Overtrading — or churning — is excessively intensive trading. It’s a common mistake among new traders who haven’t developed a clear strategy. Instead of focusing on strategy, beginners sometimes try to profit by increasing the sheer number of trades. The result is usually unfavorable: trading is not a game of chance. What’s more, lots of little trades burn money on fees and taxes.

How to Fix It: develop a strategy and stick to it.

Start with creating a trading plan that would meet your goals, experience, risk tolerance, and stress-resistance. It will help you control emotions and make analysis-based decisions. Instead of making little trades all over the place, trust your predictions and place larger, more focused orders.

8. Forgetting Basic Security

Ignoring security rules is a common pitfall, even among experienced traders and investors. Cryptocurrencies are decentralized — the single most defining advantage of the technology is also the problem source. Nobody can restore your private keys or cancel a transaction if you make a mistake.

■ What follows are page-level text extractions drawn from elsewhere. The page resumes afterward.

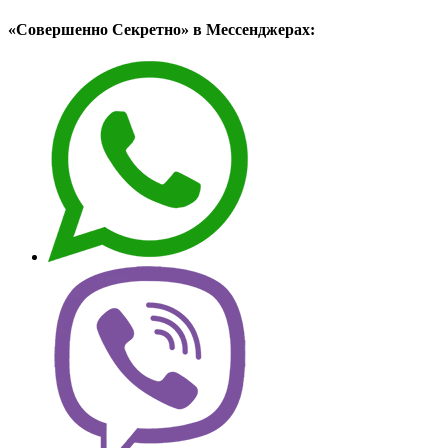
«Совершенно Секретно» в Мессенджерах: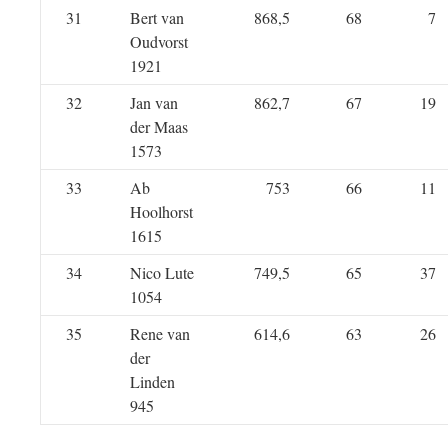
31
Bert van
868,5
68
7
Oudvorst
1921
32
Jan van
862,7
67
19
der Maas
1573
33
Ab
753
66
11
Hoolhorst
1615
34
Nico Lute
749,5
65
37
1054
35
Rene van
614,6
63
26
der
Linden
945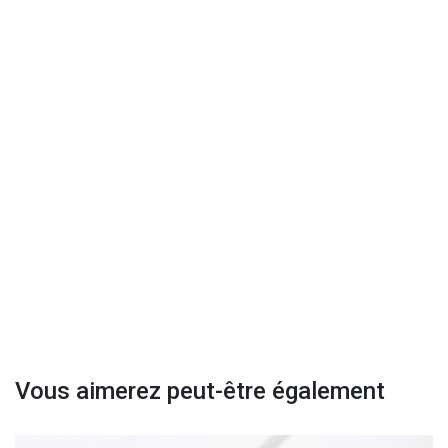
Vous aimerez peut-être également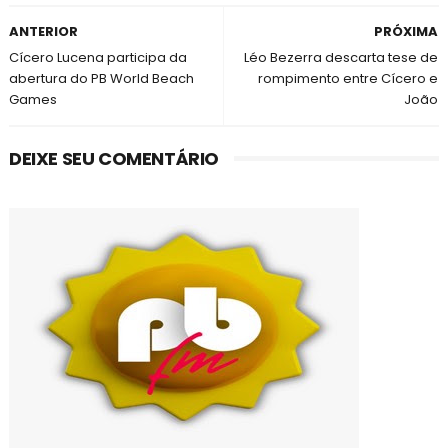
ANTERIOR
PRÓXIMA
Cícero Lucena participa da
Léo Bezerra descarta tese de
abertura do PB World Beach
rompimento entre Cícero e
Games
João
DEIXE SEU COMENTÁRIO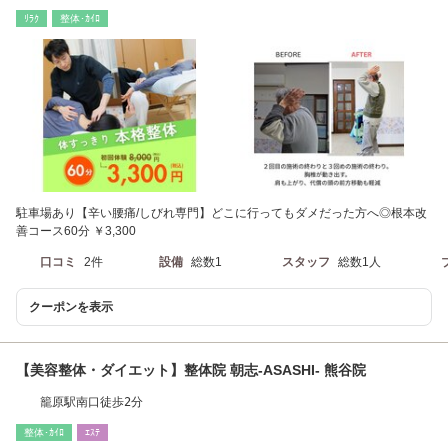
ﾘﾗｸ
整体･ｶｲﾛ
駐車場あり【辛い腰痛/しびれ専門】どこに行ってもダメだった方へ◎根本改
善コース60分 ￥3,300
口コミ
2件
設備
総数1
スタッフ
総数1人
クーポンを表示
【美容整体・ダイエット】整体院 朝志-ASASHI- 熊谷院
籠原駅南口徒歩2分
整体･ｶｲﾛ
ｴｽﾃ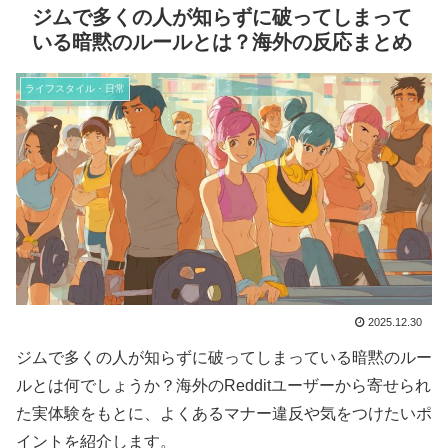
ジムで多くの人が知らずに破ってしまって
いる暗黙のルールとは？海外の反応まとめ
ライフスタイル・日常
2025.12.30
ジムで多くの人が知らずに破ってしまっている暗黙のルー
ルとは何でしょうか？海外のRedditユーザーから寄せられ
た実体験をもとに、よくあるマナー違反や気をつけたいポ
イントを紹介します。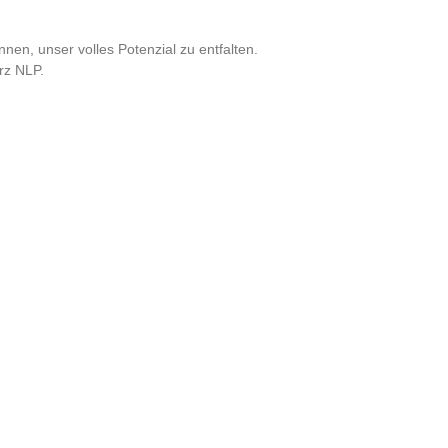
nen, unser volles Potenzial zu entfalten.
rz NLP.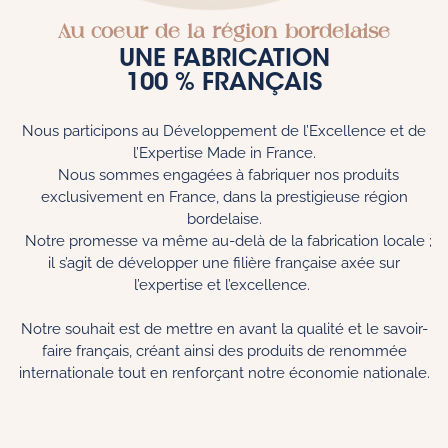
Au cœur de la région bordelaise
UNE FABRICATION
100 % FRANÇAIS
Nous participons au Développement de l’Excellence et de
l’Expertise Made in France.
Nous sommes engagées à fabriquer nos produits
exclusivement en France, dans la prestigieuse région
bordelaise.
Notre promesse va même au-delà de la fabrication locale ;
il s’agit de développer une filière française axée sur
l’expertise et l’excellence.
Notre souhait est de mettre en avant la qualité et le savoir-
faire français, créant ainsi des produits de renommée
internationale tout en renforçant notre économie nationale.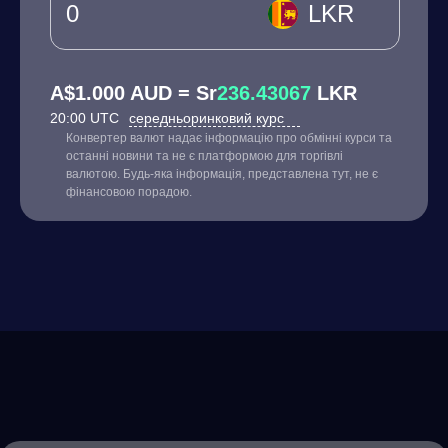
LKR
A$1.000 AUD = Sr
236.43067
LKR
20:00 UTC
середньоринковий курс
Конвертер валют надає інформацію про обмінні курси та
останні новини та не є платформою для торгівлі
валютою. Будь-яка інформація, представлена тут, не є
фінансовою порадою.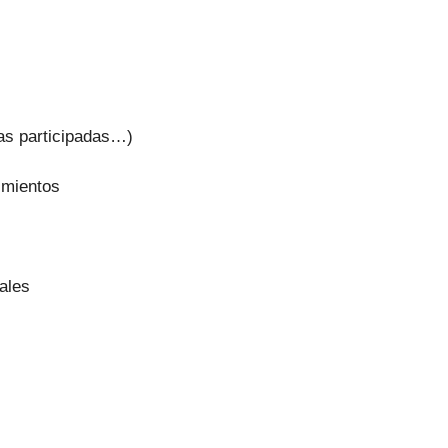
sas participadas…)
imientos
ales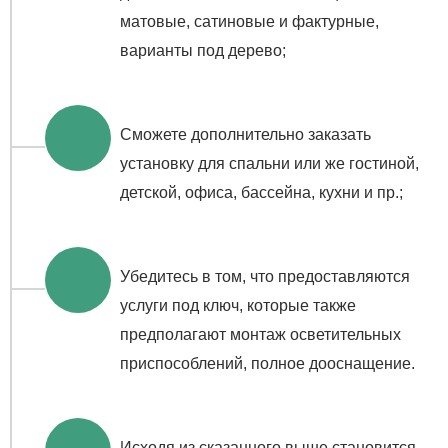
матовые, сатиновые и фактурные,
варианты под дерево;
Сможете дополнительно заказать
установку для спальни или же гостиной,
детской, офиса, бассейна, кухни и пр.;
Убедитесь в том, что предоставляются
услуги под ключ, которые также
предполагают монтаж осветительных
приспособлений, полное дооснащение.
Исходя из сказанного выше становится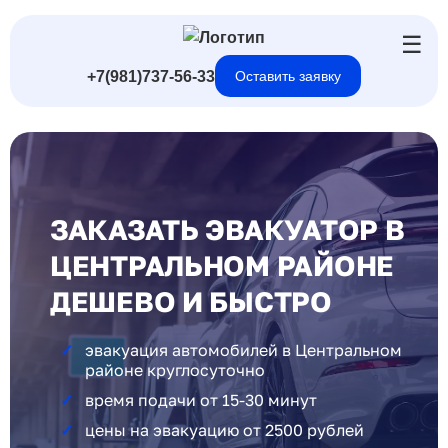
☰
+7(981)737-56-33
Оставить заявку
ЗАКАЗАТЬ ЭВАКУАТОР В
ЦЕНТРАЛЬНОМ РАЙОНЕ
ДЕШЕВО И БЫСТРО
эвакуация автомобилей в Центральном
районе круглосуточно
время подачи от 15-30 минут
цены на эвакуацию от 2500 рублей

How to Fix It: don’t forget these security rules:

  • Keep your private keys secret and never share them with anyone. Take care not to lose them. There is no way to restore a private key. It’s not like your email password.
  • If your wallet provider recommends security measures, follow all of them. This includes setting up 2AF (that’s when you receive a code to your phone during login), creating a strong password, and a brand-new email, and keeping your antivirus software up-to-date.
  • Use secure wallets. Hardware wallets are the most secure, but not user friendly. Mobile wallets are the next best thing: they are safe enough — unless we are talking about storing millions — and easy to use. Stay clear of hot-wallets. Those are websites that keep your crypto in cloud storage, like cryptocurrency exchanges.